As soon as Marcus pushed his lips to mine I thought I was going to have a heart attack. I had no idea what to do besides tell myself I loved Caspar. I didn't like Marcus in anyway more than a... Enemy? I guess that's what I classify him as. I would say friend but, we are far from friends.

"W-why did you d-do that?" I asked, folding my arms and looking down.

"I'm sorry. I just had to know what it felt like. I'm kinda confused about my...err.." Marcus brought my head up to look at him, "I was kinda hoping I'd get you. I wouldn't want to kiss anyone else." Marcus smiled, shoving his hands in his pockets.

"Well if you're having sexuality problems just ask yourself. I guess that's what I did. I figured out I was gay when I started having feelings for this kid from school." I explained, smiling remembering our relationship. Of course he was straight but we were friends. I never came out to him though.

"Oh, okay. I did like Zoe but, she's with Alfie. Then I started liking you. Caspars got you dragged in though." Marcus explained, sighing.

"Who's the favorite Sugg?" I asked as the door was pulled open.

"Zoe." he mumbled, walking out of the room. The only thing I could think of to do was go on a long walk and clear my head. I began walking down the street remembering this week. It seems like it's gone on forever. So much has happened and my eye is still a little black. My body was aching and all I wanted to do was sleep.

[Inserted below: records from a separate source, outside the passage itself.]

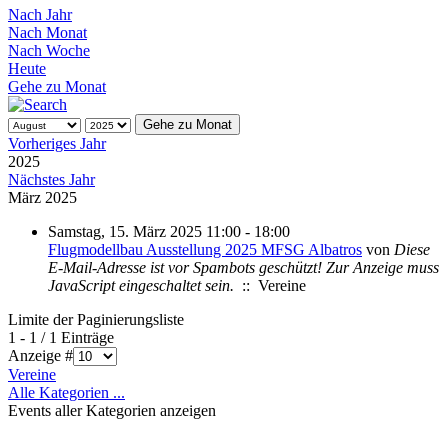
Nach Jahr
Nach Monat
Nach Woche
Heute
Gehe zu Monat
Gehe zu Monat
Vorheriges Jahr
2025
Nächstes Jahr
März 2025
Samstag, 15. März 2025 11:00 - 18:00
Flugmodellbau Ausstellung 2025 MFSG Albatros
von
Diese
E-Mail-Adresse ist vor Spambots geschützt! Zur Anzeige muss
JavaScript eingeschaltet sein.
:: Vereine
Limite der Paginierungsliste
1 - 1 / 1 Einträge
Anzeige #
Vereine
Alle Kategorien ...
Events aller Kategorien anzeigen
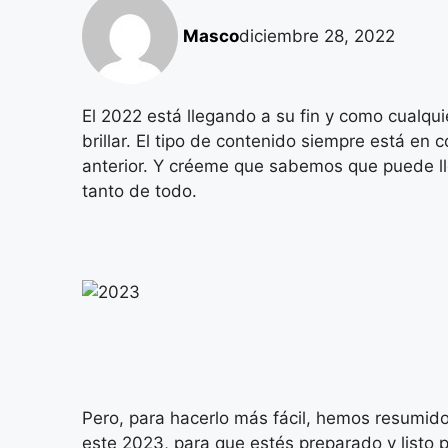
Masco
diciembre 28, 2022
El 2022 está llegando a su fin y como cualqu
brillar. El tipo de contenido siempre está en 
anterior. Y créeme que sabemos que puede l
tanto de todo.
Pero, para hacerlo más fácil, hemos resumid
este 2023, para que estés preparado y listo 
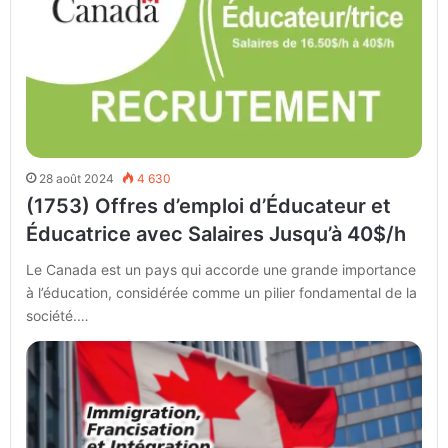
28 août 2024
4 630
(1753) Offres d’emploi d’Éducateur et
Éducatrice avec Salaires Jusqu’à 40$/h
Le Canada est un pays qui accorde une grande importance
à l’éducation, considérée comme un pilier fondamental de la
société.…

There was so much I could've done to make myself happier on this trip. I guess I should've been more social. Should have made a lemonade stand when I had the chance. I should've stood up for myself, been a little braver. Zoe's always been braver then me. The second she knew she was in love with Alfie she told him. If she was being bullied, I didn't need to protect her. She knew how to protect yourself.

I know exactly what I'll do when I get back. Ask Caspar out. I mean it's coming to be night time. I know we'll see each other again after this but right now, feels so right. I saw a bench and I sat down, thinking about creative ways I could ask Caspar out. I don't think he'd like something traditional. It doesn't seem like Caspar. He's never done anything the classic way. He always finds his own way. I'm just not creative.

On the walk back the nerves became to talk over and I began to freak out. I can't back out of this. I love Caspar. He's the one I want to be my first boyfriend. Well, I guess my first everything. Nothing exciting never happens to me and I know he can make me life a whole lot more interesting. I began walking again and the house came into view. I saw everyone outside, looking around. They probably think Marcus scared me off. That wouldn't be a huge surprise.

As I began walking down the driveway everyone's eyes locked on mine. I just tried to conceal the nerves. I didn't see Caspar so I knew he was up in my room. Well, I guess it's his room now. I ignored everyone as I pulled open the door and closed it behind me. As I made my way up the stairs I seemed to forget how to breath.

"If I can't be brave like Zoe that's fine." I mumbled, knowing I was still going to do it anyway.